Option #1: Fast food
Don’t let McDonalds’ (MCD) current billboards advertising seasonal items fool you. The majority of people go to fast food outlets (privately-held Subway excluded) because the slop is cheap and tasty. And investors can go there because hamburgers and fried chicken deliver consistent results, and a lush profit margin.
Those with more adventurous appetites can be amply rewarded by finding the latest cuisine to embrace the super-size-me concept. Witness the stock surge behind massive burritos at Chipotle (CMG), tempered by a recent selloff:
Option #2: Sugar water
New York’s Mayor Bloomberg wants to get rid of giant cups of soda because, well, who needs them? Moreover, Richmond, Calif. is considering a soda tax. Even France, home to Europe’s thinnest, plans to tax soda to slow obesity gains.
But even if Americans and Europeans were to be weaned off sugar water, which is a long shot, the companies -- Coca-Cola, Pepsi (PEP) and Dr Pepper Snapple (DPS) -- have large markets like India, largely untapped.

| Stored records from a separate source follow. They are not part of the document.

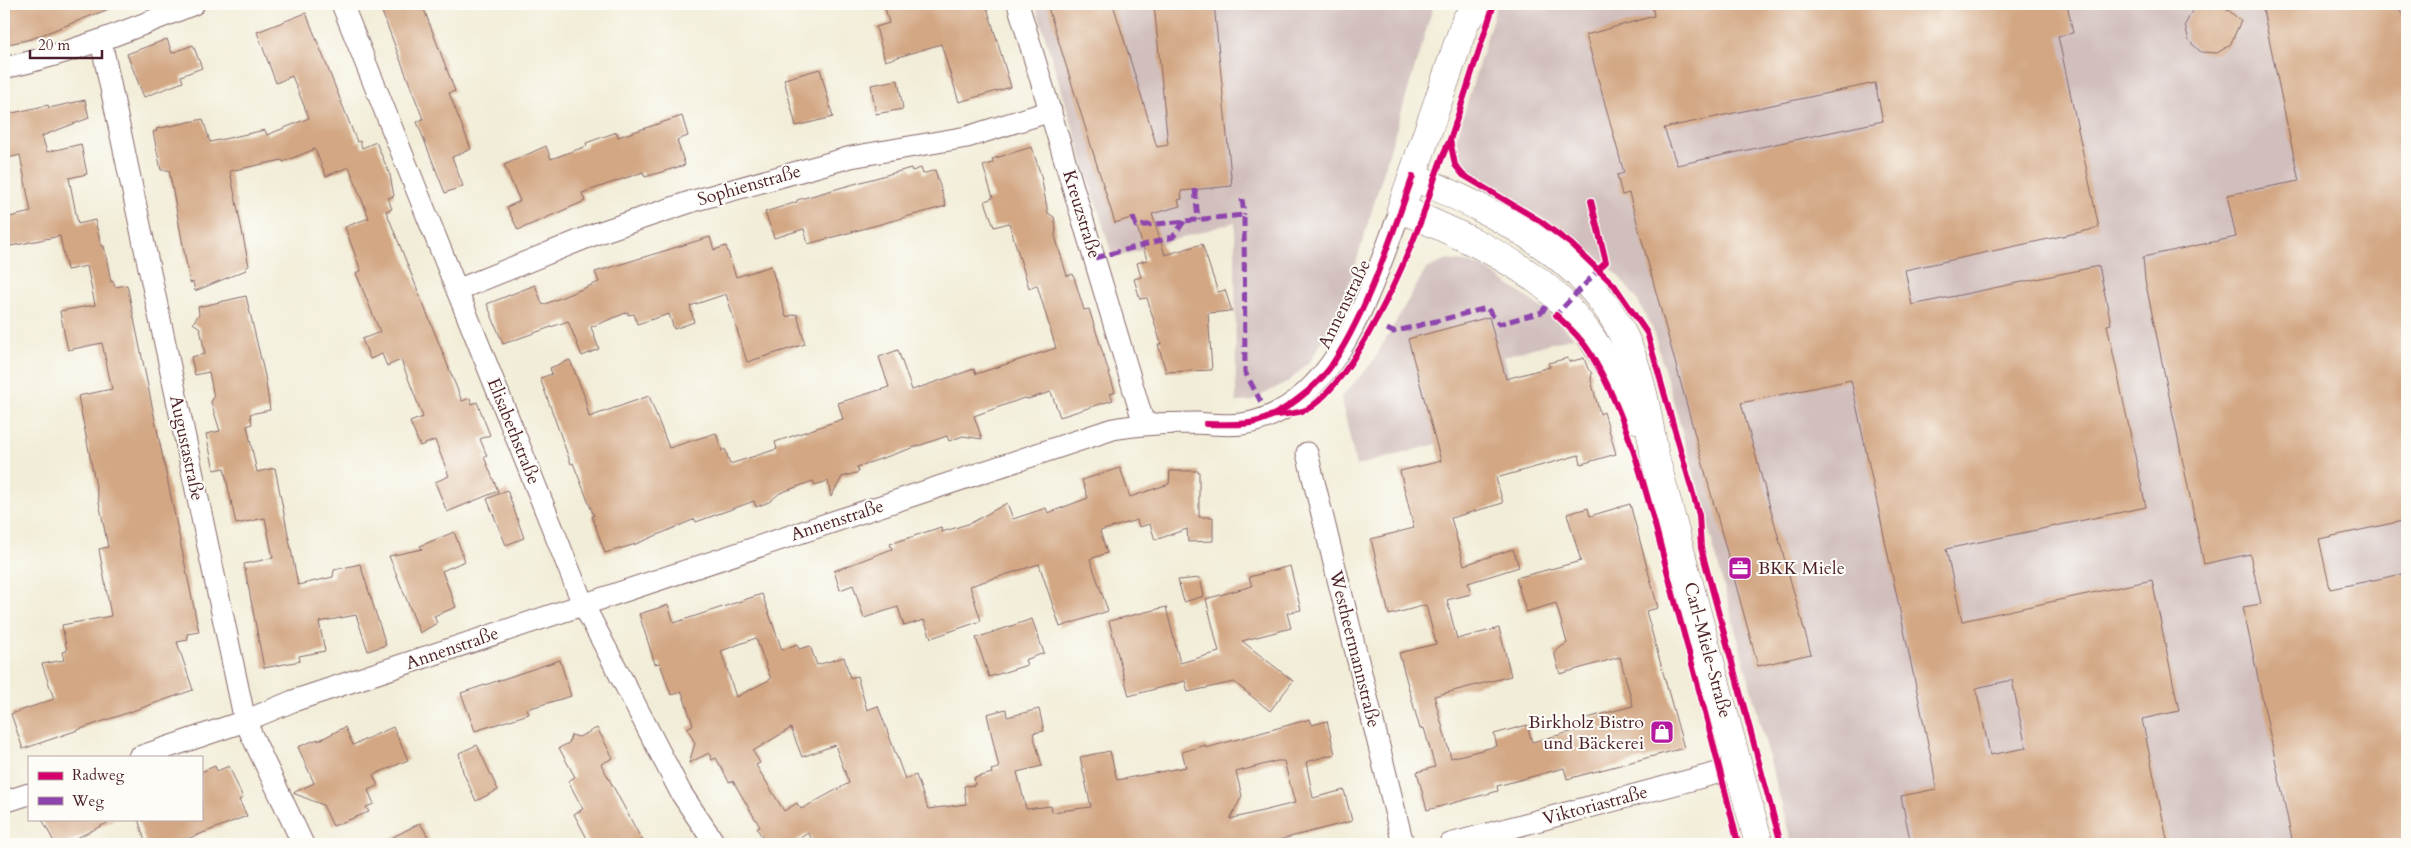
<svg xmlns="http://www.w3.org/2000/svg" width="2411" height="848" font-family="Cardo,serif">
	<rect width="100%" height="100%" fill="#fdfcf7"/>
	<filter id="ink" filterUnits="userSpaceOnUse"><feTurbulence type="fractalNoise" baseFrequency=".02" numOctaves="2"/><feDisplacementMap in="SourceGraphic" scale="10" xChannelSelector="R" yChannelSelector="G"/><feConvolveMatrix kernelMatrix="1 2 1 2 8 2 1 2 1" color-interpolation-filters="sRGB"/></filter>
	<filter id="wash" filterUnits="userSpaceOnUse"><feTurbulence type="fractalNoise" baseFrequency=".0096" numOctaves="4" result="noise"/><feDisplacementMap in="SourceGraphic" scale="20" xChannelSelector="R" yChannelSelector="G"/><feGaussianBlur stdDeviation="1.12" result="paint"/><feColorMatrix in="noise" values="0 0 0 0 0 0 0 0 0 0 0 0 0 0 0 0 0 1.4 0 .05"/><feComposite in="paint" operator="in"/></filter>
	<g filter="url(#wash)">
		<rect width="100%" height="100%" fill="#f2edd8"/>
		<g fill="#d1bfbd">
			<polygon points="1035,4 1434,4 1353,273 1335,319 1311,360 1289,381 1251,401 1236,402 1235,222 1113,258"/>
			<polygon points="1497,4 2407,4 2407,844 1792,844 1695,477 1652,327 1636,298 1617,274 1566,232 1477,180 1460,162 1456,152 1456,140"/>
			<polygon points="1447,260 1472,263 1488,270 1550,314 1574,337 1504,356 1520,421 1356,466 1341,397 1372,363 1426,269"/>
		</g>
		<g id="blocks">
			<g fill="#d3a784" fill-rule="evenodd">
				<polygon points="4,4 119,4 119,5 31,39 4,45"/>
				<polygon points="379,4 422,4 455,91 449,93 471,149 452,157 463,186 445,193 417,122 423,119"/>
				<polygon points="884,4 986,4 1011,87 959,102 941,44 885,61 876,27 889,23"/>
				<polygon points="1047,4 1113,4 1157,147 1168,145 1154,4 1214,4 1232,186 1181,191 1182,199 1178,200 1180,206 1152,214 1165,255 1202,244 1218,292 1225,290 1232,311 1208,313 1212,370 1166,372 1158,344 1161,344 1147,298 1140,299 1134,279 1141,277 1137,263 1147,260 1134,217 1115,223"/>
				<path d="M1652,4H2067L2073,33L2058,36L2099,228L1905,270L1912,305L2099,266L2111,324L2107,325L2146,507L1946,549L1962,621L2152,580L2179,711L2142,719L2168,844H1911L1901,796L1936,789L1933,767L1851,380L1741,403L1811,654L1758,666L1629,193L1622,195L1617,175L1624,173L1586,35L1654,16ZM1875,83L1883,121L1677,165L1664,128ZM2012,680L2026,748L1990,755L1976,688Z"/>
				<polygon points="2203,4 2221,4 2241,21 2230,45 2217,53 2201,52 2189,41 2185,25 2192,11"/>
				<polygon points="2290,4 2394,4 2407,20 2407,520 2319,539 2330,589 2407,573 2407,844 2293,844 2243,607 2261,604 2250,554 2204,564 2145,280 2143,257 2236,237 2227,195 2299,181 2263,10"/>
				<polygon points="306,13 357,142 360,141 362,148 376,142 390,175 394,196 388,198 392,209 386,211 462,401 470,398 472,404 477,402 490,435 480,439 487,456 484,457 498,491 447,512 435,482 449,476 435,440 420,446 410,422 423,417 401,360 387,366 382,354 370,359 362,339 380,332 356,273 361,271 345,227 369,218 349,167 326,176 315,149 283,162 282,160 230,171 249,266 246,267 246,270 195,291 193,282 190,283 169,170 161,170 153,132 157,131 156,129 203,119 210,142 265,130 267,135 309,118 292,76 276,83 257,32"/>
				<polygon points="167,39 172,53 193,45 202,68 181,76 183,82 144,97 127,54"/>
				<polygon points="820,69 833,117 796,126 784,79"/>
				<polygon points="898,80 903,109 876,114 871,85"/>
				<polygon points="85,100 89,118 42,136 47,152 81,144 87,174 69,178 78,224 95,220 101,246 104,246 111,282 113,281 115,287 127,285 199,632 187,634 188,640 177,642 193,690 23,749 11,714 54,699 42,664 64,660 62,652 67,651 62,625 111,616 99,549 108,547 78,396 112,389 102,343 68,350 64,332 60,311 95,305 87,266 67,270 60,236 11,246 5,218 31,212 20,155 4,159 4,115 48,105 49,108"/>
				<polygon points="682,116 688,136 677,140 685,165 645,177 643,172 582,193 585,201 518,230 507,207 520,201 504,165 546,146 551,159 587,146 586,143 617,132 618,137"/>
				<polygon points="1032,147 1041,176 1048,213 1054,217 1056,228 1055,236 1067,276 1073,274 1084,310 1089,309 1115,392 1110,394 1113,400 1060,417 1051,392 1028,399 1024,398 974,416 982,439 963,436 949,441 947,436 857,467 859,472 842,477 831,497 828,481 815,485 813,481 780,493 769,502 756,507 754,501 696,522 695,519 636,544 605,553 592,516 594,516 573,463 571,464 540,378 552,374 550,368 570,360 584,395 589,417 649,396 669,448 716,433 722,451 725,449 730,464 777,449 775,442 843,419 838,403 889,387 879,357 898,350 912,390 974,369 976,374 1056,348 1037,285 1029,288 1009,223 994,227 985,201 993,198 983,166 993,163 992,159"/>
				<polygon points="911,168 912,171 921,168 923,174 935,170 946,206 808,244 804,229 774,238 765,212 797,202 797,200"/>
				<polygon points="710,237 714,250 726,246 736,277 771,266 786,317 797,314 805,344 747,362 726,294 690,306 694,322 674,329 669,314 637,324 634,314 628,315 628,312 591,327 599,349 582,356 568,321 503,344 487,304 535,285 543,305 599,282 595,272"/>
				<polygon points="246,296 265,376 270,410 250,414 252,424 247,426 257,472 275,468 298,585 333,577 334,570 360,564 386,645 368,651 356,615 319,622 325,651 299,656 300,661 264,668 244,564 273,558 265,518 236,524 224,468 214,470 206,434 220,431 211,402 214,397 209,372 195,375 191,357 205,354 200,328 193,323 199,314 198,307"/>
				<polygon points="1489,317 1506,379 1550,367 1548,363 1568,358 1569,362 1584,358 1588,369 1592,373 1591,380 1600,414 1604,412 1616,454 1581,464 1579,455 1496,478 1503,503 1451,518 1464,565 1513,549 1519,567 1468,583 1471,594 1447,600 1457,639 1499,628 1511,676 1434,696 1451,758 1497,746 1494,734 1527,725 1532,742 1586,728 1583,719 1633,706 1620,657 1560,674 1554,652 1567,643 1556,603 1526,612 1516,578 1581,561 1567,514 1588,508 1590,516 1630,504 1658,608 1646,611 1684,748 1567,779 1564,768 1497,786 1498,791 1427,810 1417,772 1435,767 1424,728 1420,729 1399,653 1436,644 1426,605 1389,615 1371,539 1414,528 1400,471 1441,461 1408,339"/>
				<polygon points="1120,468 1130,497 1169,484 1170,471 1199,471 1199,517 1213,517 1213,541 1188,542 1187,529 1155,540 1150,524 1139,527 1137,520 1100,531 1107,553 1090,559 1108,611 1060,627 1039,564 970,586 981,621 931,638 924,620 904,626 898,607 864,618 853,585 840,590 834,571 892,549 890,544 941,527 942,532 971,523 1007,503 1013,519 1046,508 1048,513 1088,498 1082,480"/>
				<polygon points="507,490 524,538 506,545 487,499"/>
				<polygon points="454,532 465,561 442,571 456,607 434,616 437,623 420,633 389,556 422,549 420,546"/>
				<polygon points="1290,566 1301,610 1287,613 1291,628 1242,641 1293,681 1270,711 1234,682 1188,692 1185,681 1129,696 1109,621 1166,607 1180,663 1219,652 1206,599 1252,586 1249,577"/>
				<polygon points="1200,578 1204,596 1184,602 1178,580"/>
				<path d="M762,594L782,650L797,644L799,649L810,646L817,665L844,657L850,678L857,676L867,710L878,706L905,779L916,775L928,809L966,804L964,786L975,785L974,778L992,773L991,770L999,768L987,714L1006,709L1007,717L1039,709L1044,731L1033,733L1042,766L1017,772L1026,809L1051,806L1052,812L1091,807L1080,757L1110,751L1117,780L1186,767L1182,752L1206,745V748L1310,719L1312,725L1327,721L1335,754L1306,762L1313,798L1344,790L1352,821L1263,844H815L808,833L791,844H767L757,829L760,827L733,781L729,782L716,758L712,760L709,753L689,763L695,743L687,728L693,725L682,692L671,695L660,663L655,664L639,614L668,605L674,623ZM756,638L771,679L736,697L721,651ZM791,728L802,757L835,745L849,783L801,809L797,803L784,811L756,765L760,763L753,751ZM1277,761H1284L1295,803L1230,819L1242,796L1236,772Z"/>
				<polygon points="1032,619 1044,653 1025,660 1027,665 989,677 976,638"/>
				<polygon points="560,660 571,696 527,709 529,714 475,731 461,693"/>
				<polygon points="345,727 353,745 393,727 408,760 373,775 378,786 368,790 374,804 366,807 369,812 333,826 323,805 293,793 314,783 298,747 318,739 318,741"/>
				<polygon points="597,728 613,758 601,764 644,844 590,844 574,814 583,809 568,781 575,777 559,748 569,743 571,735 579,737"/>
				<polygon points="477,745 498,790 476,801 463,772 459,753"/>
				<polygon points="215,766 217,771 229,766 243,798 239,800 247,816 174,844 146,844 138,819 201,819 201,772"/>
				<polygon points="42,819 115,819 65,844 55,844"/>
				<polygon points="420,823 432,844 380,844"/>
			</g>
		</g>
	</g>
	<g filter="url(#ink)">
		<use href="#blocks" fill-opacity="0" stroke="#856768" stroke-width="1"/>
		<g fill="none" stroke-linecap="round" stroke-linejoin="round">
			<g stroke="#856768" stroke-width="23">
				<g id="street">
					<polyline points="342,4 583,604 681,793 715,844"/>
					<polyline points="1018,4 1144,424"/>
					<polyline points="101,41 245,721 303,844"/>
					<path d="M4,68C70,54 132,29 194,4"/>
					<polyline points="457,290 598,233 693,201 851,157 967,137 1051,111"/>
					<polyline points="1307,453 1403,844"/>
					<path d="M139,757L245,721L293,701L1113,429C1141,424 1168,423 1196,423C1211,424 1227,426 1242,424C1337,410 1371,286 1401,209"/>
					<polyline points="4,802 29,794"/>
					<polyline points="1450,844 1740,767"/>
				</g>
			</g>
			<g stroke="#856768" stroke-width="29">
				<g id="secondary">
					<path d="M1481,4L1466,20L1401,209C1446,229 1492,248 1533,277C1580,310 1613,368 1637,419"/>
					<path d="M1413,176C1494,213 1586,254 1625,339C1642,376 1648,417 1655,457L1759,844"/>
				</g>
			</g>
			<use href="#street" stroke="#fff" stroke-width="21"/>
			<use href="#secondary" stroke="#fff" stroke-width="28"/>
			<g stroke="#8e44ad" stroke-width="5" stroke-dasharray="10 5" stroke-linecap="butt">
				<polyline points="1195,189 1198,220"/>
				<polyline points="1242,199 1244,215"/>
				<polyline points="1133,217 1136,226 1244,215 1245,372 1261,402"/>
				<polyline points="1095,258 1173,237 1185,220"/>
				<polyline points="1559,318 1556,315 1601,267"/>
				<polyline points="1387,329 1393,332 1487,308 1499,324 1542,312 1546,306"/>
			</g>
			<g stroke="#fdfcf7" stroke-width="9">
				<g id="cycleway">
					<polyline points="1450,140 1455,165 1463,175 1540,221 1571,244 1614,285 1647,333 1699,515 1701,548 1781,844"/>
					<polyline points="1591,201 1606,262 1598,270"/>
					<path d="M1556,315C1570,328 1584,341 1593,358C1634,427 1655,527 1676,605C1698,685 1719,764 1738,844"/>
					<path d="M1270,416C1281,414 1302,414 1311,407C1356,375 1402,271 1422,218C1431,192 1437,164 1450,140L1494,4"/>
					<path d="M1206,424C1223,424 1242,426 1259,421C1282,414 1315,388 1329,369C1366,316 1391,237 1413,176"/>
				</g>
			</g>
			<use href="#cycleway" stroke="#d6006c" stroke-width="6"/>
		</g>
	</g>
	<defs>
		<g id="office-square" transform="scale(1.25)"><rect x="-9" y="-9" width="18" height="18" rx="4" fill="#b5179e" stroke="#fdfcf7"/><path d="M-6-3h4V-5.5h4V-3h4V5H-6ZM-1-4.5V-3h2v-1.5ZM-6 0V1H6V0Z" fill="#fff"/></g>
		<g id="shop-square" transform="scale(1.25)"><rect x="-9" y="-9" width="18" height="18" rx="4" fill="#b5179e" stroke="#fdfcf7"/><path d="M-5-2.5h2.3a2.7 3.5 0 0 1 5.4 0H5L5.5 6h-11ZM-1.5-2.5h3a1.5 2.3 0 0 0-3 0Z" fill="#fff"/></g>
	</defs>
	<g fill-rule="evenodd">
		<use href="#office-square" x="1740" y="568"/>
		<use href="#shop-square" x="1662" y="732"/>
	</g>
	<g text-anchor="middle" stroke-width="4" stroke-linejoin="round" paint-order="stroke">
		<g font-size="18" fill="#4a1f2b" stroke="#fdfcf7">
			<text transform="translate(749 185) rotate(-16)" y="6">Sophienstraße</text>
			<text transform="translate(1082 214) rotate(73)" y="6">Kreuzstraße</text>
			<text transform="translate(1344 304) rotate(-64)" y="6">Annenstraße</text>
			<text transform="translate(514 431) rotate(68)" y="6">Elisabethstraße</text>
			<text transform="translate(187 448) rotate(78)" y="6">Augustastraße</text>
			<text transform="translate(837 520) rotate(-18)" y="6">Annenstraße</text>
			<text transform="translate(452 648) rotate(-19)" y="6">Annenstraße</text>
			<text transform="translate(1355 649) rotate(76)" y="6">Westheermannstraße</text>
			<text transform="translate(1708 650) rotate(75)" y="6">Carl-Miele-Straße</text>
			<text transform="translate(1595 805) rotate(-15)" y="6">Viktoriastraße</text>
		</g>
		<g font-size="18" fill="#4a1f2b" stroke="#fdfcf7" text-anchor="start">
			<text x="1758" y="574">BKK Miele</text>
			<text x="1644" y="728" text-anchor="end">Birkholz Bistro<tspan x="1644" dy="21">und Bäckerei</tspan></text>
		</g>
	</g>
	<rect width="2411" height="848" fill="none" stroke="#fdfcf7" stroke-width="20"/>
	<rect x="28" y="756" width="175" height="65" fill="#fdfcf7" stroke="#b5a4a5"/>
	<rect x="38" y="772" width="25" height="8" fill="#d6006c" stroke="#b5a4a5"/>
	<text x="72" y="780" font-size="15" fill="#4a1f2b">Radweg</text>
	<rect x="38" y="797" width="25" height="8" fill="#8e44ad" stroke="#b5a4a5"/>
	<text x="72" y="806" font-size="15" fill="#4a1f2b">Weg</text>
	<path d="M30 50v8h72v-8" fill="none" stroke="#4a1f2b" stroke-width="2.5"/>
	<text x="38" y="50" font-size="15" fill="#4a1f2b" stroke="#fdfcf7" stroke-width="4" paint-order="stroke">20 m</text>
</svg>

And that secret ingredient in Coke -- along with Pepsi's presence in lower-margin snack foods -- seems to give it an edge:
Option #3: Pills and shots
In late June, the Food and Drug Administration approved Belviq, the first new diet pill in 13 years. As YCharts reported at the time, some analysts believe it could be a $1 billion-plus blockbuster for its manufacturer, Arena Pharmaceuticals (ARNA), whose investors are thrilled, for a while at least:
But diet pills tend to be disappointing if not downright dangerous. For pharmaceuticals, it’s perhaps better to look at the drugs used to treat diabetes instead.
This is a hot area. An analyst at Jefferies recently told clients the best-selling diabetes medicines will pull in $54 billion annually by 2020. Bristol-Myers Squibb (BMY) and AstraZeneca (AZN) have a deal to pay $7 billion to get three diabetes treatments from Amylin. But they have plenty of competition from the likes of Sanofi (SNY), Eli Lilly (LLY), Merck (MRK), GlaxoSmithKline (GSK), Johnson & Johnson (JNJ) and, most especially, Novo Nordisk (NVO).
Option #4: Diet and exercise
If you’re an optimist and believe in American willpower, try investing in diet and exercise:
On the upside, so-called Obamacare could inspire companies and employees to embrace a healthier lifestyle. Life Time Fitness (LTM), based in Minnesota, has 102 centers, primarily in the suburbs, where people drive farther than they walk. Weight Watchers (WTW) has apps ready for iPhone and Android users.
But if you’re a realist, or a cynic, stick with one of the other options. Even considering shorting these, if you’re looking for long-term gain – in your portfolio, that is.